Mikroaufnahme (Vergrößerung im Druck etwa 90fach) der Wabenlinsenstruktur mit dem angrenzenden Mikroprismenraster. Die Strukturen wurden durch farbige Differenzierung hervorgehoben (Aufnahme: Labor Josef Scheibel).
Gesteigerte Helligkeit ist nur die eine Seite der neuen Einstellscheibe. Von der weniger körnigen, insgesamt glatteren und „farbechteren" Sucherbild-Beschaffenheit hatten wir schon geschrieben. Uns erscheint jedoch der beachtlich gesteigerte Scharfeinstelleffekt das wichtigste. Die mikroskopisch feinen Wabenlinsen blasen den sonst weich verlaufenden Unschärfestreukreis zu einem größeren, hart konturierten Unschärfering auf. Das bewirkt eine nahezu „springende" Schärfen/Unschärfen-Dynamik. Die Ringelchen kann man natürlich beim Blick durch den Sucher nicht wahrnehmen, weil sie zu klein sind. Bei aufmerksamer Betrachtung eines unscharfen Bildes kann man aber so etwas wie Doppelkonturen erahnen, die vermutlich in erster Linie für den gesteigerten Einstelleffekt verantwortlich sind. Die größere Sucherbildhelligkeit mit Objektivlichtstärken bis etwa 4,5 unterstützt die leichtere Scharfeinstellung. So sind selbst die äußersten Ecken des Sucherbildes hell und fokussierfähig. Auch die sonst bekannt scharfstellkritischen lichtschwachen und kurzbrennweitigen Weitwinkelobjektive lassen sich mit der XD-7-Scheibe sehr gut fokussieren. Mit Objektivlichtstärken oder Betrachtungsblenden unter etwa 4,5 fällt zwar der Vorteil des helleren Sucherbildes aus, die bessere Scharfstellfähigkeit bleibt aber unabhängig davon bestehen. Eingangs schrieben wir der Mattscheibe besonders universelle Einsatzmöglichkeiten zu. Es galt, festzustellen, ob bei der XD-7Scheibe die Vielseitigkeit unter den generellen Verbesserungen irgendwie gelitten hat. Wir unternahmen Versuche im Nah- und Makrobereich bis zu Abbildungsmaßstäben von 30: 1, montierten die Kamera auf einem Mikroskop und an einem Fernrohr (im Primärfokus und mit Okularprojektion). Nach dem Durchspielen aller uns erreichbaren Möglichkeiten kamen wir zu folgendem Schluß: In der Summe der Eigenschaften ist die XD-7-Scheibe den Spezialgebieten der Fotografie ebensogut gewachsen wie eine übliche Mattscheibe.

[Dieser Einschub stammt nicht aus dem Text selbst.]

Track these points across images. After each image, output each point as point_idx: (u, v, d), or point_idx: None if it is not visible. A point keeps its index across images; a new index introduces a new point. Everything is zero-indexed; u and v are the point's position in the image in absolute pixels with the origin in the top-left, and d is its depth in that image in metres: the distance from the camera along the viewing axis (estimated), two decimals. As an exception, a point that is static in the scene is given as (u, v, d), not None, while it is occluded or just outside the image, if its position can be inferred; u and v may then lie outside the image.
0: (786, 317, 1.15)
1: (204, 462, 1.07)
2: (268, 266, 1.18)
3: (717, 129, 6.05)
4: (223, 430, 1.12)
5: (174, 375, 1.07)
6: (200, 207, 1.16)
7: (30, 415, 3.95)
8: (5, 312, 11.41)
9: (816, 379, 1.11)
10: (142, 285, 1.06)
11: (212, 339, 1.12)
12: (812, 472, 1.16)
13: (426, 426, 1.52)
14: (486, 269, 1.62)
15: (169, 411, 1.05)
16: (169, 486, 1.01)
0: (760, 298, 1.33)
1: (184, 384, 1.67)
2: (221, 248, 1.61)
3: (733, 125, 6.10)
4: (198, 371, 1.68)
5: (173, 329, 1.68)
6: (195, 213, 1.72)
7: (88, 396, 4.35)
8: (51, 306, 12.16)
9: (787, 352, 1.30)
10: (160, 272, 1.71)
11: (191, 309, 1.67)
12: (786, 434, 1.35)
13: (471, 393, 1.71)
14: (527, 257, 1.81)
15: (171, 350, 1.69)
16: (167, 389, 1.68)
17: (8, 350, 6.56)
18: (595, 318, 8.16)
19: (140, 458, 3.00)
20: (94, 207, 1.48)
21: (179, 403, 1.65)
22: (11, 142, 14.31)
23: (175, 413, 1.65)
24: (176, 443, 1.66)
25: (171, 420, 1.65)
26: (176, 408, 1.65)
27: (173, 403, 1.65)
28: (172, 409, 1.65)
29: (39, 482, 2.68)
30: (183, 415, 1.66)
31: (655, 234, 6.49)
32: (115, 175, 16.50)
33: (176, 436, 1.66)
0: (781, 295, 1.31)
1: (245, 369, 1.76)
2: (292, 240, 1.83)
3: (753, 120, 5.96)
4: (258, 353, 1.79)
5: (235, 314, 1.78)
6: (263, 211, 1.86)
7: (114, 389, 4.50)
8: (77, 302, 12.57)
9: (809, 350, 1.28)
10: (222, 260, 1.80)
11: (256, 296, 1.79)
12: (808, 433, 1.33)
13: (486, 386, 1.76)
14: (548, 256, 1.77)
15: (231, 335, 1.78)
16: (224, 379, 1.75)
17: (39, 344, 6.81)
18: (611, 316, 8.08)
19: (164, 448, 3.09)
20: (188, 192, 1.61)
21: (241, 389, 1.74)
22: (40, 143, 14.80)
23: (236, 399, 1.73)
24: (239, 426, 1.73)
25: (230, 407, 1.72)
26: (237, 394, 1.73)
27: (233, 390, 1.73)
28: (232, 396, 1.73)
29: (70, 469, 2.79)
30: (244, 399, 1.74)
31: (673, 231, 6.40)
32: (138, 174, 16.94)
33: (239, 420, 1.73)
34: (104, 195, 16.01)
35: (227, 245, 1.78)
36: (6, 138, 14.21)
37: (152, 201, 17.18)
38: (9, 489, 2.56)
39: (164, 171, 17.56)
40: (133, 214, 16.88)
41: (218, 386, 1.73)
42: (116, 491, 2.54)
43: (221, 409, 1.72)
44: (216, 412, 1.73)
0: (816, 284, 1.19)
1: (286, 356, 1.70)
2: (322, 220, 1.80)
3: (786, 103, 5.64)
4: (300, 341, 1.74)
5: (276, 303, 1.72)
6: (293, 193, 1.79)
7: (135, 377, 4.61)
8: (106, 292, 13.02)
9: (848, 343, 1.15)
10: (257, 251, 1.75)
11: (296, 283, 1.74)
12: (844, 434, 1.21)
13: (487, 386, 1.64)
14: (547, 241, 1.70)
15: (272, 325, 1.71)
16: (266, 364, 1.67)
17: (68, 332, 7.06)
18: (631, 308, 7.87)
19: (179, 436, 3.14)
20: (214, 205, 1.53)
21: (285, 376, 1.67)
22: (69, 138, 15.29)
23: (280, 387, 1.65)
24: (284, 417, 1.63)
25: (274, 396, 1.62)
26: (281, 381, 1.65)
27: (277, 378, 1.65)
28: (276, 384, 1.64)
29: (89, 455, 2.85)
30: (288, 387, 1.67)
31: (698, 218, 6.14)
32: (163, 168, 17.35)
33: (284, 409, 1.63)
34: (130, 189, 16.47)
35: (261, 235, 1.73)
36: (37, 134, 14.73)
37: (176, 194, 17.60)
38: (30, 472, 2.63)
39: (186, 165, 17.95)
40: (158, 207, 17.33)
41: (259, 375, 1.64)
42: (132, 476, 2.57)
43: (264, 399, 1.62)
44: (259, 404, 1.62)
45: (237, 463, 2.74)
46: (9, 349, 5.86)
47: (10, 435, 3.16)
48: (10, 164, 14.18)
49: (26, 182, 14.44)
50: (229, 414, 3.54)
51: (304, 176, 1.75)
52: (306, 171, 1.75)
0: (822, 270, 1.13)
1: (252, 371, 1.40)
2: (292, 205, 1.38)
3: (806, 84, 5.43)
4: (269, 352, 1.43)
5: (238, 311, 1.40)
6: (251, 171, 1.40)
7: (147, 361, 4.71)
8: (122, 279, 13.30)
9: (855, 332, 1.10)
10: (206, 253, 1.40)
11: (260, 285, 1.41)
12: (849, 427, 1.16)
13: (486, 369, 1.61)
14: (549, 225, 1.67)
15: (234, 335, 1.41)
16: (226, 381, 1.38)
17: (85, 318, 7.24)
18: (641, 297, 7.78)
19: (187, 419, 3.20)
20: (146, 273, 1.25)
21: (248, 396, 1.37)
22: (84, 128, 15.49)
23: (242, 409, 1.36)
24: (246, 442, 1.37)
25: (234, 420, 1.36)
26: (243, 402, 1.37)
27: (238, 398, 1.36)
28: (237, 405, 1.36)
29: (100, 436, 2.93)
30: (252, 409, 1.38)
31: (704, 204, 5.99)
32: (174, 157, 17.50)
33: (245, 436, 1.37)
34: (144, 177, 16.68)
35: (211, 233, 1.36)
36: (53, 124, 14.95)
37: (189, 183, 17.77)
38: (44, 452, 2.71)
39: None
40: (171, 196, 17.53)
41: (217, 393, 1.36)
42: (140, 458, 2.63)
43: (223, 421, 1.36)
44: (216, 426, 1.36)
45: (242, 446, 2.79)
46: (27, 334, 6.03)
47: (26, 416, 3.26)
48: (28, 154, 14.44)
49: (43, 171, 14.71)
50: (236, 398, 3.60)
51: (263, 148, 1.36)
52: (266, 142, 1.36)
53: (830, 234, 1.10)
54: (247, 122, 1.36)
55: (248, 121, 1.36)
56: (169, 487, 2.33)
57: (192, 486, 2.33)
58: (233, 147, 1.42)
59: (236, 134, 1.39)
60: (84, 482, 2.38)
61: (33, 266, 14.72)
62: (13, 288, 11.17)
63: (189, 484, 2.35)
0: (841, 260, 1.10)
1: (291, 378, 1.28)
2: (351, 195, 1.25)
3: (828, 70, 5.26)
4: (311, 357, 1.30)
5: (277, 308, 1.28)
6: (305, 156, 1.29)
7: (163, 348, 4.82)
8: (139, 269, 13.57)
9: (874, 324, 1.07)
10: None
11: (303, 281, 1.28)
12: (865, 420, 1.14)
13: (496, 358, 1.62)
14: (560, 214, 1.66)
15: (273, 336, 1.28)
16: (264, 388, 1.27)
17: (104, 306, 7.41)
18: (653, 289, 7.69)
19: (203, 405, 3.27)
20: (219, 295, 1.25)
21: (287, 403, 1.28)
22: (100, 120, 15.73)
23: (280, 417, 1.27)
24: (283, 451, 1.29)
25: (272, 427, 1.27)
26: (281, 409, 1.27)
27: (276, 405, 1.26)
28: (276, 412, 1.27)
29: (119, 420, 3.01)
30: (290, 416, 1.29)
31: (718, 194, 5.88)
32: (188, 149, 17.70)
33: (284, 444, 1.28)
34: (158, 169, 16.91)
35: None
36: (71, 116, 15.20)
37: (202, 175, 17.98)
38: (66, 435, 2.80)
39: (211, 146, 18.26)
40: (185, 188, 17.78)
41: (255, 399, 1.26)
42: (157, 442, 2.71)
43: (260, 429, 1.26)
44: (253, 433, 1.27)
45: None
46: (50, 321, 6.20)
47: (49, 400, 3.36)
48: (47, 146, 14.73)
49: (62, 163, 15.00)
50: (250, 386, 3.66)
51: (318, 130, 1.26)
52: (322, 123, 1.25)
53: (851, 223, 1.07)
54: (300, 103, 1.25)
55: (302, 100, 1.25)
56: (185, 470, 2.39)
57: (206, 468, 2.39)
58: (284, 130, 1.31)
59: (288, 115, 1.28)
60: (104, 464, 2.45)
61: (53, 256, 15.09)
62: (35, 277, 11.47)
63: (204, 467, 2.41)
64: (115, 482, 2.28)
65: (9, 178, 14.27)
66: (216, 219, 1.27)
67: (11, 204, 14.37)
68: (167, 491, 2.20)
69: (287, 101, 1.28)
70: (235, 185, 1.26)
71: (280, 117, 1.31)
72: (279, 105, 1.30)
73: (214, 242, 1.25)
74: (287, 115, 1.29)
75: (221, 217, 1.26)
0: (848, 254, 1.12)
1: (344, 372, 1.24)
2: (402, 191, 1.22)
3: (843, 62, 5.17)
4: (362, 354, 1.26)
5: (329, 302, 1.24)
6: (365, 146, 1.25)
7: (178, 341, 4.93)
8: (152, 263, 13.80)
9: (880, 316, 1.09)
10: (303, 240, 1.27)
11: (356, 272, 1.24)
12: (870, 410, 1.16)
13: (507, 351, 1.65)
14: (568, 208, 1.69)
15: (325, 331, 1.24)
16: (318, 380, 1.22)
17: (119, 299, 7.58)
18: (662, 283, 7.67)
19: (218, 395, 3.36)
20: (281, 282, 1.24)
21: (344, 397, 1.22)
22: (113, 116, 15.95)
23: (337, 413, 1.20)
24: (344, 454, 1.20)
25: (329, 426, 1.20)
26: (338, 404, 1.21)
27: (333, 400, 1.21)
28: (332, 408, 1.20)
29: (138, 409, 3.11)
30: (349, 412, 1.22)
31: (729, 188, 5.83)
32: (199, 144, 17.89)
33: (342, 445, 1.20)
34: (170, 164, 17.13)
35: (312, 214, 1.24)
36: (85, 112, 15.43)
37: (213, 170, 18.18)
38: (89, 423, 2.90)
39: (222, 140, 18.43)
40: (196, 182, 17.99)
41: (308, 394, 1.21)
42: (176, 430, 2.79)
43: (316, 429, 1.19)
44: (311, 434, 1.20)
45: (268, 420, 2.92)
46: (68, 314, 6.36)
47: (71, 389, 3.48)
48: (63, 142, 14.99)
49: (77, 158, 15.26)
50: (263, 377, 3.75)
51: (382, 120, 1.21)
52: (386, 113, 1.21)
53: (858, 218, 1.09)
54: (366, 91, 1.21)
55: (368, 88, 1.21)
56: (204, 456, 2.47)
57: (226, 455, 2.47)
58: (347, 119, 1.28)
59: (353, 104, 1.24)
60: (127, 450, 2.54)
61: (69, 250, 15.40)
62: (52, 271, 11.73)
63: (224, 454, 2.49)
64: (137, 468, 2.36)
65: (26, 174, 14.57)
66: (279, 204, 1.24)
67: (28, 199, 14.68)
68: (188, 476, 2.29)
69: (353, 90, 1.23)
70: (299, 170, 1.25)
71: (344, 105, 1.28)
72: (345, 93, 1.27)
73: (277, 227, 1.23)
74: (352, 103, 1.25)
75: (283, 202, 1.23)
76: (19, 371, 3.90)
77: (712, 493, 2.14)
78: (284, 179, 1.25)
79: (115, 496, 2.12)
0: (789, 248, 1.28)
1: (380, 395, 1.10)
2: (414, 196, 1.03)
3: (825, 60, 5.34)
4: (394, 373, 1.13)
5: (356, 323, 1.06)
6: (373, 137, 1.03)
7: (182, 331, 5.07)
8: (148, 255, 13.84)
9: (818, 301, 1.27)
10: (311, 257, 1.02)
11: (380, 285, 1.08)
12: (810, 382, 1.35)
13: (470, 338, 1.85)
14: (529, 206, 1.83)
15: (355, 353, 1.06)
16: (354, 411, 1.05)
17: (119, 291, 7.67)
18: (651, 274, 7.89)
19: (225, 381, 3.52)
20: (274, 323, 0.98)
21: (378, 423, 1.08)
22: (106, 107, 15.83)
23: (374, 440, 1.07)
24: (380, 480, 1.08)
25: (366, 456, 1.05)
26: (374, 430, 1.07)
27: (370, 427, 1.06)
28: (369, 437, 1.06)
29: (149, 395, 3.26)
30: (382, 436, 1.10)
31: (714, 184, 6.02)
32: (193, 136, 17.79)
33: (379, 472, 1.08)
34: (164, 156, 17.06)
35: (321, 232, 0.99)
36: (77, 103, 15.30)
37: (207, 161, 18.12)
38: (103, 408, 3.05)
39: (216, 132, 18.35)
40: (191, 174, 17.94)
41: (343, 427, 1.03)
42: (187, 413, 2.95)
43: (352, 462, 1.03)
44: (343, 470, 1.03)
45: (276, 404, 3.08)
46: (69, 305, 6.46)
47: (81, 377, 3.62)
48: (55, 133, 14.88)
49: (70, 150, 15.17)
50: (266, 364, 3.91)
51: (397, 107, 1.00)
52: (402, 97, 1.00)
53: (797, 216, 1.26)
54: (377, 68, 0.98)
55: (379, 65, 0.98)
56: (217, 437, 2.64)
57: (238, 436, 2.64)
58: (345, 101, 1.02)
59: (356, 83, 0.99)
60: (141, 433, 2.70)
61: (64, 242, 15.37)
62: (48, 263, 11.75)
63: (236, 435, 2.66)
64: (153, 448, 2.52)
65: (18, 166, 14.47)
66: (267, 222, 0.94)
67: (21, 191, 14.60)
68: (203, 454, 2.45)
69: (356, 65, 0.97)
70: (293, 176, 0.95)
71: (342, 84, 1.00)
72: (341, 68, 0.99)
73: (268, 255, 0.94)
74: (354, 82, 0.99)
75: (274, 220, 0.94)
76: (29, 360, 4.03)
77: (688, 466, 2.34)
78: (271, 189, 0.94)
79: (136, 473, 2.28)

Folgende Unterschiede konnten registriert werden: Das Sucherbild der XD-7 wird bei sehr kleinen Aperturen bzw. Blenden nicht so körnig wie ein Mattscheibenbild, aber es können großflächige Helligkeitsunterschiede (Flecken) auftreten. Die Scharfeinstellung fällt in den meisten Fällen auf der XD-7-Scheibe etwas leichter. Im
Fußballdeutsch ausgedrückt: Unentschieden bei unterschiedlichem Spielverlauf. So viel zu extremen Spezialgebieten. Im „gemäßigten Spezialbereich", mit einem Spiegelobjektiv 8/500 mm, haben wir einen Drei-Personen-Scharfstelltest unternommen. Die Fokussierung zeigte gegenüber der Mattfläche einen um etwa 15% geringeren mittleren Fehler (bei 3 sec Zeitlimit). Mit der XD7-Scheibe wurde das Zeitlimit seltener, mit einer üblichen Mattscheibe häufiger voll ausgenutzt. Fazit: Sichere und schnellere Scharfeinstellung mit der Mikrowaben-Einstellscheibe auch in diesem Fall.
Abschließend ein paar Worte über den technischen Aufbau der Mikrowaben-Einstellscheibe: Die Einstellfläche besteht aus ca. 2 500 000 Wabenlinsen mit sechseckiger Grundfläche. Der äquivalente Durchmesser einer Wabenlinse beträgt ca. 2/100 mm, die Höhe ungefähr 2/1000 mm. Die Oberfläche jeder Wabenlinse ist zusätzlich feinstgeperlt, um über einen gewissen Streulichtanteil die Universalität sicherzustellen. Einen Begriff über die Feinheit der Wabenlinsenstruktur gibt unsere Mikroaufnahme (Vergrößerung im Druck ca. 90fach), die zur Hälfte die Wabenlinsenstruktur und die angrenzenden Mikroprismen der Feinrasterfläche zeigt. Flächenbezogen ist die Wabenlinsenstruktur etwa 100mal feiner als das Mikroprismenraster. Auf die Grundfläche eines Mikroprismas passen ungefähr 100 Wabenlinsen.